The price of electricity is also going up!

The Energy Regulation Board (ERB) has completed reviewing proposed tariff increases by ZESCO. The proposal is to increase tariffs by an average of 26 percent effected anytime in 2014. In November 2013, Energy Minister Christopher Yaluma indicated that the approved increased in ZESCO electricity tariffs would be below the proposed 26 percent increment. The ERB has not formally announced the exact tariffs but it is thought that the electricity prices will soon go up by at least 20%. (Source : QFM)

The general picture for urban consumers suggests that those public service who danced in face of the wage increases (within the range of 4% - 200%, with an average increase of 50%) are increasingly discovering that their wages are being swallowed up the rise in prices of key commodities. I suppose the silver lining is that 70% of the population live on less than $2 or day have no access to good sanitation and water or electricity. So increases in those areas wont affect them. They still have to buy maize though.

Chola Mukanga | Economist
Copyright © Zambian Economist 2013


  1. is this price of $1,700 per mt for maize. it appears to be a mistake. if not who can be buying at that price.

    1. You are correct. It should read K1,700. That has been corrected now.

  2. Hi,

    Of course prices are up, because following the neoliberal ideology, they have removed subsidies for maize.

    In true neoliberal elitist fashion, subsidies are only good for the super wealthy, but will 'distort market mechanisms' if they are given to the poor.

    Supply side above everything, and damn the demand side of the economy.

    (IRIN NEWS)Removing subsidies in Zambia - the way to go?

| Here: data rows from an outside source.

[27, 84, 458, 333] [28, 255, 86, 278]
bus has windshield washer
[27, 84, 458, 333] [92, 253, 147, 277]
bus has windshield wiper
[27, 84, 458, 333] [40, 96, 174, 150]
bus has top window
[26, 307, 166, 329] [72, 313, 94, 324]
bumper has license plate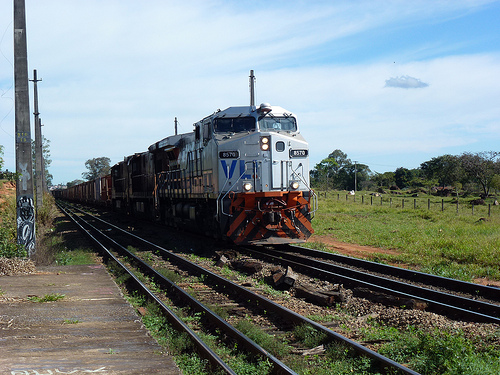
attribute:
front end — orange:
[210, 68, 312, 240]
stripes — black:
[221, 189, 312, 241]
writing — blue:
[218, 156, 255, 181]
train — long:
[44, 87, 311, 247]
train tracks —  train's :
[322, 247, 470, 299]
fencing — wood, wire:
[316, 182, 496, 235]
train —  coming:
[48, 103, 403, 286]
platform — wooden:
[2, 268, 173, 374]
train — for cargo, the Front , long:
[53, 68, 329, 241]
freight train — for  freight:
[52, 67, 315, 247]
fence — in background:
[327, 177, 492, 227]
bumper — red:
[212, 184, 338, 247]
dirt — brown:
[278, 216, 449, 341]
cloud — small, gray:
[380, 71, 430, 90]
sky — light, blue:
[204, 90, 273, 150]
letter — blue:
[220, 158, 238, 183]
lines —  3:
[133, 254, 344, 372]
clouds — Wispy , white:
[288, 72, 465, 131]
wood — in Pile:
[213, 247, 350, 305]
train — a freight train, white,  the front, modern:
[53, 105, 314, 243]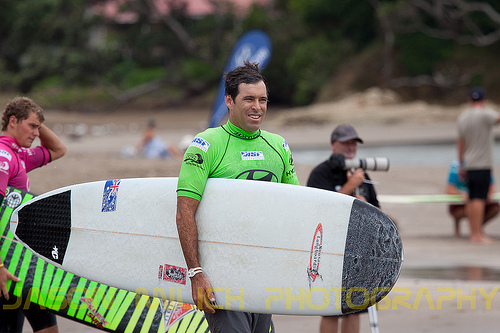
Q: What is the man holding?
A: A surfboard.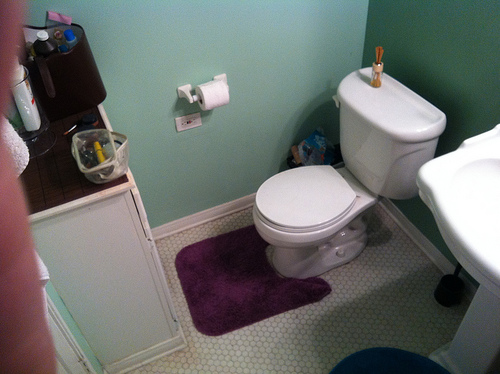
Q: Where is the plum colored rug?
A: In front of the toilet.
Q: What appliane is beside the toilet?
A: The sink.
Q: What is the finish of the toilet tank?
A: Porcelain.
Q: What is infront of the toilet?
A: A rug.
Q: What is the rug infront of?
A: A toilet.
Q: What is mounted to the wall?
A: The toilet paper roll holder.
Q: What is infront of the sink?
A: A mat.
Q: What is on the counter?
A: Beauty products.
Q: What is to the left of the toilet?
A: A trash.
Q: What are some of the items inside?
A: A bag.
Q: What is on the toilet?
A: Toilet brush.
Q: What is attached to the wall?
A: Paper holder.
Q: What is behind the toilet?
A: Bin.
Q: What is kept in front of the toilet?
A: Foot rug.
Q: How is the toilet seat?
A: Closed.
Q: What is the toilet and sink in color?
A: White.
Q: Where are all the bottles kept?
A: On shelf.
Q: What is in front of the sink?
A: Foot rug.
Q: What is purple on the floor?
A: Mat.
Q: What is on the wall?
A: Toliet paper.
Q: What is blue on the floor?
A: Mat.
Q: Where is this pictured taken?
A: Bathroom.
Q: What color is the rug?
A: Purple.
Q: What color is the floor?
A: White.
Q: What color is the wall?
A: Green.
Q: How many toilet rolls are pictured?
A: One.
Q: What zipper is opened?
A: Makeup Bag.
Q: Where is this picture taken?
A: In a bathroom.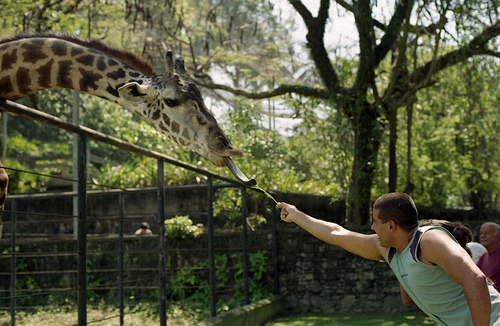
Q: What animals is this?
A: Giraffe.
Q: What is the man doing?
A: Stretching.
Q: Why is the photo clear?
A: Its during the day.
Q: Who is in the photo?
A: People.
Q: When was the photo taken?
A: Daytime.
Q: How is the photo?
A: Clear.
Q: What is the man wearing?
A: Clothes.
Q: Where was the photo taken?
A: The zoo.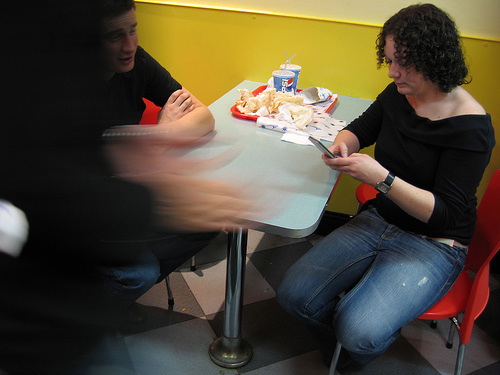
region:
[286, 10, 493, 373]
a woman on a cell phone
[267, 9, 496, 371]
woman wearing blue jeans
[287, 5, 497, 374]
woman sitting in plastic chair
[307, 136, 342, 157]
a silver cell phone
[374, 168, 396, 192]
a dark colored wristwatch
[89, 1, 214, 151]
guy sitting with arms crossed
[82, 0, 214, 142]
a guy sitting in short sleeve shirt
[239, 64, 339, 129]
food on an orange lunch tray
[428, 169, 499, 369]
an orange plastic seat chair with metal legs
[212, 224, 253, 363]
metal support pole for table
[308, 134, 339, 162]
cellphone in a woman's hand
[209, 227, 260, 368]
a metal post on a table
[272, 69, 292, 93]
a blue pepsi cup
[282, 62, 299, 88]
a blue pepsi cup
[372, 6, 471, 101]
a woman's head with curly hair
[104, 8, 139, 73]
face of a man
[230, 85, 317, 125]
food on a tray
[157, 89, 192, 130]
hand of a man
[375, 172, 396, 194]
watch on a woman's wrist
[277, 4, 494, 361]
a woman is sitting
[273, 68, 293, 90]
a cup is blue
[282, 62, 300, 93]
a cup is blue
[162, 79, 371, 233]
a table top is grey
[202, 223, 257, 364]
a metal post for a table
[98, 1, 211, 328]
man is sitting at a table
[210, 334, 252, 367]
metal base of a post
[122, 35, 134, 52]
nose of a man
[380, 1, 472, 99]
Head of person using phone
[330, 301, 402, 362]
Knee of person using phone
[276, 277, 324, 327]
Knee of person using phone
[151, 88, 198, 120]
Hand of person seated across from woman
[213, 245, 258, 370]
Part of table leg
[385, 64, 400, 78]
Nose of woman using phone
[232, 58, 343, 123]
Red tray of leftovers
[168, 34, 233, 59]
Part of golden wall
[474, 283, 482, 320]
Part of woman's red chair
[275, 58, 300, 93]
two beverage pepsi cups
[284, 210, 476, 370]
blue denim jeans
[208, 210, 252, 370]
silver metal pole under table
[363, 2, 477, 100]
a woman with curly hair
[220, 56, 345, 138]
red plastic tray with food on it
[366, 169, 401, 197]
wrist watch on wrist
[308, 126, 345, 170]
cell phone being held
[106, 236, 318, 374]
black and white checkered floor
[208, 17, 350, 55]
yellow painted lower portion of wall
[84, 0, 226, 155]
man with arms crossed on table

    JOHANNESBURG, 30 September 2013 (IRIN) - The Zambian government has removed subsidies for farmers and millers because the expenditure is perceived as draining the country’s resources. Fuel subsidies have also been removed, and the combined loss of assistance is pushing up the price of maize meal, a staple foodstuff in the Zambian diet.

    Removal of the subsidy is just one in a series of similar moves by Zambian President Michael Sata, who is known for taking a tough stance on issues ranging from Chinese investors, whom he has threatened to deport, to fuel subsidies, which have been removed on the ground that their US$200 million annual cost would be better spent on health and education.

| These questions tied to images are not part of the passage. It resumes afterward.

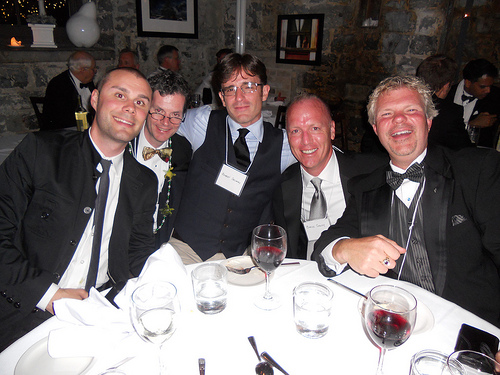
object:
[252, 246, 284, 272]
wine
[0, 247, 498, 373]
table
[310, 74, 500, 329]
man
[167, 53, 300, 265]
man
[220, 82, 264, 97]
glasses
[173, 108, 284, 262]
vest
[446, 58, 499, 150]
guy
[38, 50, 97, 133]
guy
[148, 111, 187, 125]
glasses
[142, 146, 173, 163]
gold bowtie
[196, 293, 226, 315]
liquid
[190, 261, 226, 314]
glass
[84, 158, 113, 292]
black tie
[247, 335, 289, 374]
spoon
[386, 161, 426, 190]
bowtie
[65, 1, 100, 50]
vase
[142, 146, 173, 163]
tie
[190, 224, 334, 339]
wine glass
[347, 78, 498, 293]
man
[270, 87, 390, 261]
man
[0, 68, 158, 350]
man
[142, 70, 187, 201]
man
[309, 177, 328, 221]
tie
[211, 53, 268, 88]
brown hair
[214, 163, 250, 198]
badge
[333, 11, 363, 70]
wall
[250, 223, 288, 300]
glass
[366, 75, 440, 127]
hair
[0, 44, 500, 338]
guys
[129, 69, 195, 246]
guy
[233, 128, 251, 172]
tie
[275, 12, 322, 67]
photo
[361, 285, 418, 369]
glass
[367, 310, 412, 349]
wine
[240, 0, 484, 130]
wall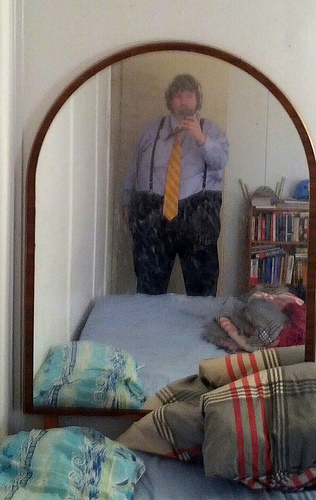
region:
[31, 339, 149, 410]
THIS A BLUE PILLOW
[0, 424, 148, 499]
THIS IS A REFLECTION OF A PILLOW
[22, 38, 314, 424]
THIS A BROWN MIRROR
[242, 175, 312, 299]
THIS IS A BOOKSHELF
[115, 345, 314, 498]
THIS A PLAIDED BLANKET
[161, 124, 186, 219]
THIS IS A MAN'S TIE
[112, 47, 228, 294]
THIS IS A DOOR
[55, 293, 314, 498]
THIS IS A BED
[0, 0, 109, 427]
THIS IS THE LEFT SIDE OF THE WALL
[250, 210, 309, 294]
THESE ARE BOOKS ON THE SHELF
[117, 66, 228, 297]
person in a mirror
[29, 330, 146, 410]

    The loss of subsidies for farmers has angered the Zambian National Farmers’ Union (ZNFU), which said the move was “ill-timed”. Inadequate rains, an attack of army worms that forced many farmers to replant, and the late delivery of subsidized fertilizers have already affected the 2011/12 harvest. ZNFU warned that any reduction in support for beleaguered Zambian farmers could threaten maize production and national food security.


    I think the problem is that this neoliberal ideology of favouring the supply side of the economy at the detriment to the demand side, is conditional on continued support from the IMF and World Bank - who of course are never anywhere near, to take the blame for the effects of their policies.

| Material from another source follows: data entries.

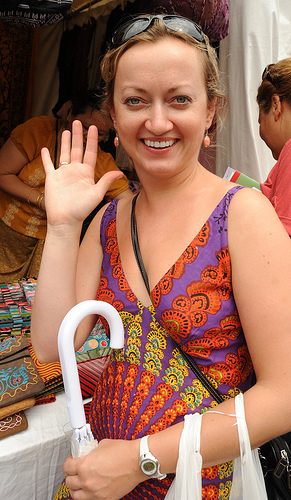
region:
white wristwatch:
[130, 444, 176, 474]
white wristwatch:
[127, 441, 155, 475]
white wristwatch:
[118, 419, 182, 495]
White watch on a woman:
[139, 433, 167, 479]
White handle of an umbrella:
[49, 299, 123, 427]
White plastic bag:
[167, 392, 267, 499]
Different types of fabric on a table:
[0, 277, 111, 442]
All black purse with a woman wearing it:
[131, 188, 289, 498]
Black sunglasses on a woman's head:
[107, 14, 209, 60]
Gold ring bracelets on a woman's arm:
[25, 185, 44, 211]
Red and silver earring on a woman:
[112, 136, 120, 146]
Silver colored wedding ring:
[57, 160, 69, 165]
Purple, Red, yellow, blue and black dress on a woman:
[54, 184, 253, 499]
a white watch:
[122, 421, 182, 492]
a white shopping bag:
[161, 402, 264, 497]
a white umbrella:
[59, 286, 117, 487]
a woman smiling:
[26, 12, 229, 182]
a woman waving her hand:
[38, 14, 263, 208]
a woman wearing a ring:
[18, 68, 235, 180]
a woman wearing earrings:
[88, 33, 257, 178]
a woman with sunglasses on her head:
[89, 6, 256, 143]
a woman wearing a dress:
[85, 15, 239, 460]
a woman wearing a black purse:
[74, 27, 288, 496]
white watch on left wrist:
[136, 434, 165, 487]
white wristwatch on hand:
[112, 419, 182, 483]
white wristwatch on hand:
[133, 419, 176, 468]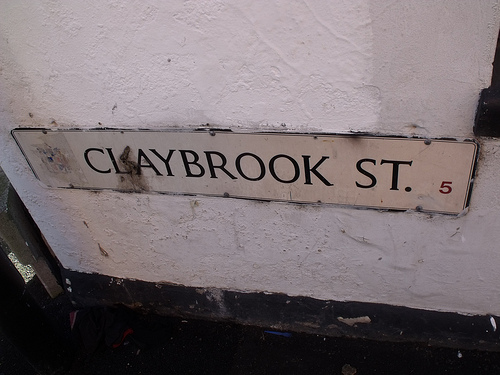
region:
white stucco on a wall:
[164, 6, 343, 51]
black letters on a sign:
[84, 132, 415, 199]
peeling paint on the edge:
[329, 299, 386, 340]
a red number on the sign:
[431, 164, 471, 209]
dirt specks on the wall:
[76, 201, 121, 263]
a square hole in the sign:
[37, 144, 64, 179]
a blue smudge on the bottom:
[263, 322, 295, 339]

    Being dependent on the IMF/World Bank for their money, and therefore their policies, is a big reason why there is no response by the state, to the demands of the people.

    And that is worldwide, because even the Greeks weren't allowed a vote on the matter - their PM Papandreou was removed, and replaced by Lucas Papademos, a lifelong banker and chief economist of the 'Greek' Central Bank, and VP of the European Central Bank.

    This ideology has to end. Tax the mines, end reliance on the IMF/World Bank.

    Maybe that can be done collectively at the SADC level, to avoid the kind of retaliation that was meted out against Zimbabwe. (Like ZDERAm Section 4 (C), Mulilateral Financing Restriction.)

    However I doubt that any of the current leadership or opposition have the stomach for that fight.